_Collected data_
-*-*-
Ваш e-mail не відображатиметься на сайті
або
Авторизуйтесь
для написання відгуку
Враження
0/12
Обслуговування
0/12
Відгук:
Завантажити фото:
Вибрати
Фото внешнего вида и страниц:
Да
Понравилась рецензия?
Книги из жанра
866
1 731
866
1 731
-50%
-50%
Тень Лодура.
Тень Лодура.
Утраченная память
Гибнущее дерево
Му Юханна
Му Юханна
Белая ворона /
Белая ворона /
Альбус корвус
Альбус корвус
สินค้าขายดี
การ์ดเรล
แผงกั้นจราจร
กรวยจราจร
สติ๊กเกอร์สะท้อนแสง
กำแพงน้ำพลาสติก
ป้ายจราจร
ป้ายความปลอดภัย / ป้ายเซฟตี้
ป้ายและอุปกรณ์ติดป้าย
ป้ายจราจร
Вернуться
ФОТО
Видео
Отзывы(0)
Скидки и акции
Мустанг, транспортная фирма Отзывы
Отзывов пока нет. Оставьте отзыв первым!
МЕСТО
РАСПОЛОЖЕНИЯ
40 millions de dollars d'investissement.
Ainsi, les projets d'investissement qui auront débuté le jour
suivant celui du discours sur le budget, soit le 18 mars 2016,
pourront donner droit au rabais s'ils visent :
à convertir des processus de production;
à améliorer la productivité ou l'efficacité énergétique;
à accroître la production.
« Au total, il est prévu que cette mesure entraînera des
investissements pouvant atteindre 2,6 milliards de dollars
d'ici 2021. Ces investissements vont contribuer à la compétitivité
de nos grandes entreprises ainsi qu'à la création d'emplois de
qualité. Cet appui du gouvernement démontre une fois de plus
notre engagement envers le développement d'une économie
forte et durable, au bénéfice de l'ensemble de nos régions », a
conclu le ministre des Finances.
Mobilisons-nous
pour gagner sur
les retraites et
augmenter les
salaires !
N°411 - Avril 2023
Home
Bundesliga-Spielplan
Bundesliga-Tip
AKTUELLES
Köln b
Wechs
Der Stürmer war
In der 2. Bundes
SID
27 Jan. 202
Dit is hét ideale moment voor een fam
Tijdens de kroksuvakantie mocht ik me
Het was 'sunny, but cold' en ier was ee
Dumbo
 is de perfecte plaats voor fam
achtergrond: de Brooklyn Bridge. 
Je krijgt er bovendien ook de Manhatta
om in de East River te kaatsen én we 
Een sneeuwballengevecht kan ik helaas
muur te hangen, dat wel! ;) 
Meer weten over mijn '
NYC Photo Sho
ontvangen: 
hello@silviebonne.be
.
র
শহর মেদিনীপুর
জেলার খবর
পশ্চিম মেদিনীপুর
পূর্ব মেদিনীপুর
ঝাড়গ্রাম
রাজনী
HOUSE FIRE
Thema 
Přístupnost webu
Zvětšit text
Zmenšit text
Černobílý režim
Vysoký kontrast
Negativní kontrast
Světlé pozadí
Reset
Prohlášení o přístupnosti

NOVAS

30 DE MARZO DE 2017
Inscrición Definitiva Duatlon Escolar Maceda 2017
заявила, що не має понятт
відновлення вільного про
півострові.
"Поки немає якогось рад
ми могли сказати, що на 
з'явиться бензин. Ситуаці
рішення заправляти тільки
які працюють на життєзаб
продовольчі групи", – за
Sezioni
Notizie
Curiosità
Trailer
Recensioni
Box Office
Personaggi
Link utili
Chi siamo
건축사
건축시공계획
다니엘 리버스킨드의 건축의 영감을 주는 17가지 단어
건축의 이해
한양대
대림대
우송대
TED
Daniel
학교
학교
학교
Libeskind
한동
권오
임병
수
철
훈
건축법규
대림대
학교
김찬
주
-*-*-
_Exercise aim_
Only lines that include "kontrast" belong in the answer; return them from the entries above.

_Exercise result_
Vysoký kontrast
Negativní kontrast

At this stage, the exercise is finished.